[About this task] Copy the listing exactly, please, and keep every picture out of it.

[Exercise data]
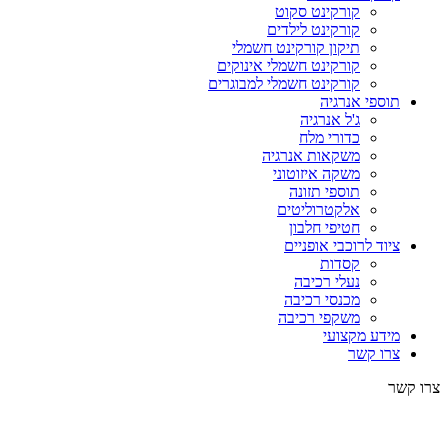
קורקינט סקוט
קורקינט לילדים
תיקון קורקינט חשמלי
קורקינט חשמלי אינוקים
קורקינט חשמלי למבוגרים
תוספי אנרגיה
ג'ל אנרגיה
כדורי מלח
משקאות אנרגיה
משקה איזוטוני
תוספי תזונה
אלקטרוליטים
חטיפי חלבון
ציוד לרוכבי אופניים
קסדות
נעלי רכיבה
מכנסי רכיבה
משקפי רכיבה
מידע מקצועי
צרו קשר
צרו קשר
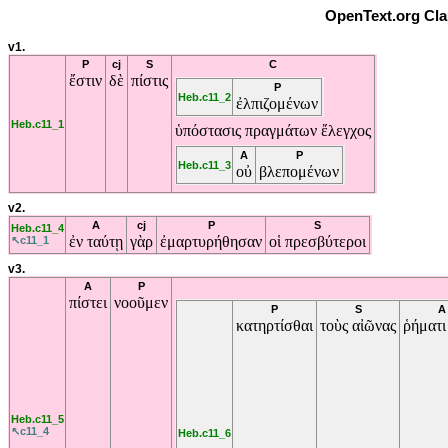
OpenText.org Cla
v1.
P
cj
S
C
ἔστιν
δὲ
πίστις
P
Heb.c11_2
ἐλπιζομένων
Heb.c11_1
ὑπόστασις
πραγμάτων
ἔλεγχος
A
P
Heb.c11_3
οὐ
βλεπομένων
v2.
A
cj
P
S
Heb.c11_4
ἐν
ταύτῃ
γὰρ
ἐμαρτυρήθησαν
οἱ
πρεσβύτεροι
↖c11_1
v3.
A
P
πίστει
νοοῦμεν
P
S
A
κατηρτίσθαι
τοὺς
αἰῶνας
ῥήματ
Heb.c11_5
↖c11_4
Heb.c11_6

[Expected answer]
קורקינט סקוט
קורקינט לילדים
תיקון קורקינט חשמלי
קורקינט חשמלי אינוקים
קורקינט חשמלי למבוגרים
תוספי אנרגיה
ג'ל אנרגיה
כדורי מלח
משקאות אנרגיה
משקה איזוטוני
תוספי תזונה
אלקטרוליטים
חטיפי חלבון
ציוד לרוכבי אופניים
קסדות
נעלי רכיבה
מכנסי רכיבה
משקפי רכיבה
מידע מקצועי
צרו קשר
צרו קשר
OpenText.org Cla
v1.
P
cj
S
C
ἔστιν
δὲ
πίστις
P
Heb.c11_2
ἐλπιζομένων
Heb.c11_1
ὑπόστασις
πραγμάτων
ἔλεγχος
A
P
Heb.c11_3
οὐ
βλεπομένων
v2.
A
cj
P
S
Heb.c11_4
ἐν
ταύτῃ
γὰρ
ἐμαρτυρήθησαν
οἱ
πρεσβύτεροι
↖c11_1
v3.
A
P
πίστει
νοοῦμεν
P
S
A
κατηρτίσθαι
τοὺς
αἰῶνας
ῥήματ
Heb.c11_5
↖c11_4
Heb.c11_6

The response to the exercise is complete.